A vital safety vulnerability in Important Addons for Elementor has been recognized, probably impacting over two million WordPress web sites.
The flaw, a mirrored cross-site scripting (XSS) vulnerability, was found resulting from inadequate validation of the popup-selector question argument, permitting malicious scripts to be executed.
The difficulty, tracked with CVE-2025-24752, was first uncovered by Patchstack Alliance researcher xssium on September 30, 2024. After notifying the plugin vendor, a repair was carried out in model 6.0.15.
Understanding the Vulnerability
Important Addons for Elementor is the preferred extension for the Elementor web page builder, counting over 2 million lively installations.
It enhances Elementor’s performance by offering further inventive components that assist customers design extra dynamic and visually interesting internet pages.
The flaw originated from the src/js/view/normal.js file, the place the plugin didn’t correctly sanitize the popup-selector argument.
When triggered, this might enable attackers to execute malicious scripts by embedding dangerous content material into the web page.
Learn extra on WordPress plugin safety: WordPress ASE Plugin Vulnerability Threatens Web site Safety
How the Patch Fixes the Concern
The WPDeveloper resolved the vulnerability by implementing stricter validation, allowing solely alphanumeric characters and a restricted set of symbols within the popup-selector argument.
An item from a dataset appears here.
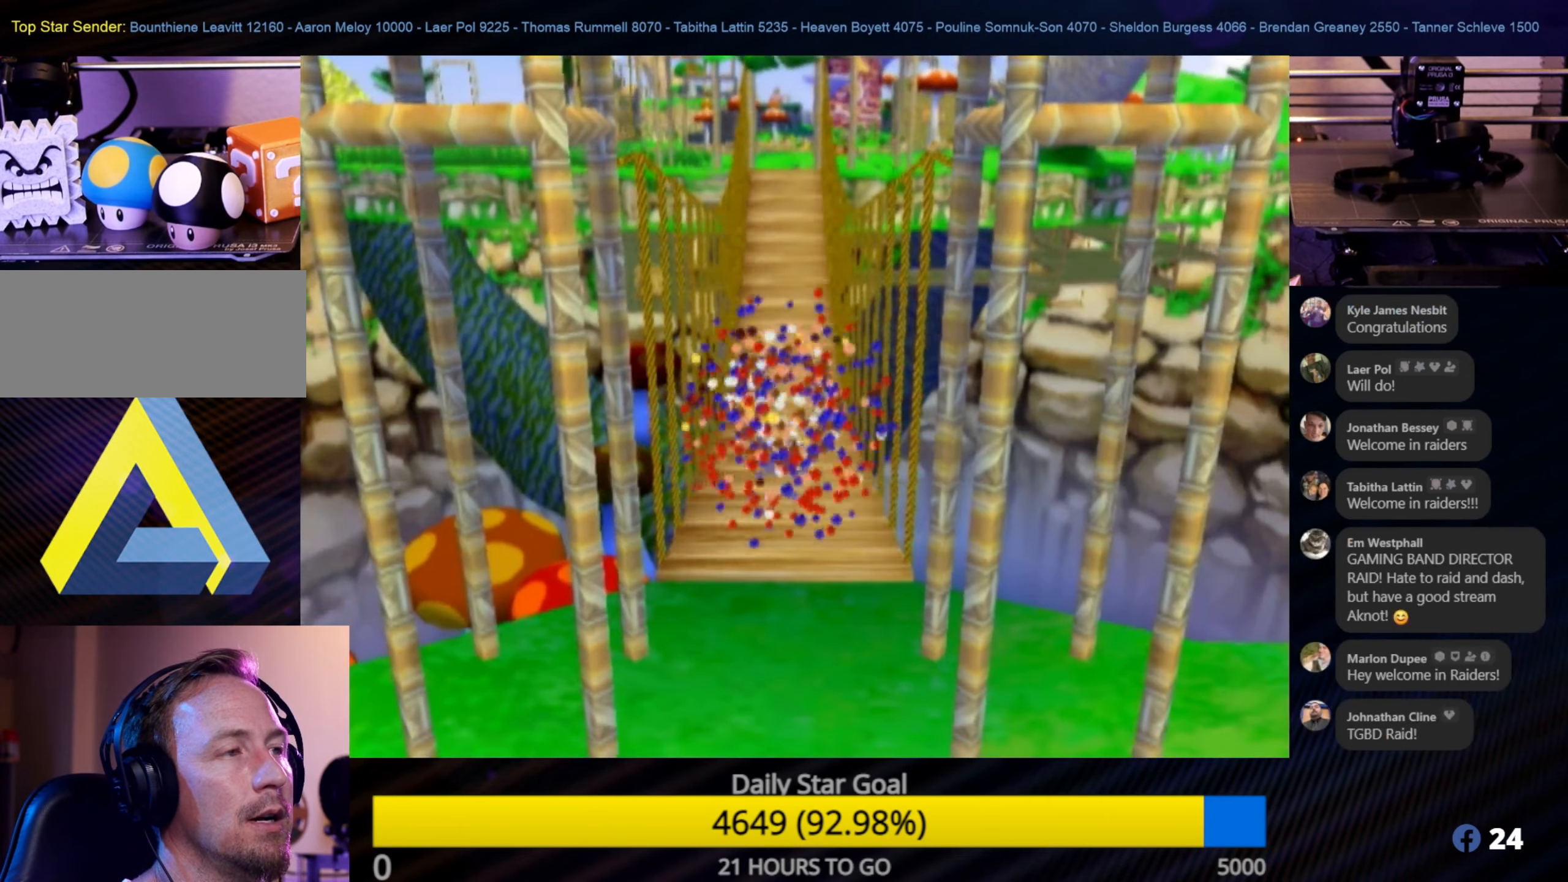
{"buttons": [], "left_stick": "center", "right_stick": "center", "events": []}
This prevents frequent XSS assault strategies from exploiting the flaw.
WordPress builders are reminded of the significance of correctly validating and sanitizing user-provided knowledge.
“When working with user-provided knowledge, builders want to make sure this knowledge is correctly validated and sanitized towards potential processes that might result in XSS,” Patchstack warned.
“Moreover, when rendering user-provided knowledge again onto the web site, it is very important ensure that the content material is correctly escaped to assist guarantee potential XSS vulnerability.”
Failure to take action can expose web sites to vital safety dangers, together with unauthorized entry and knowledge breaches.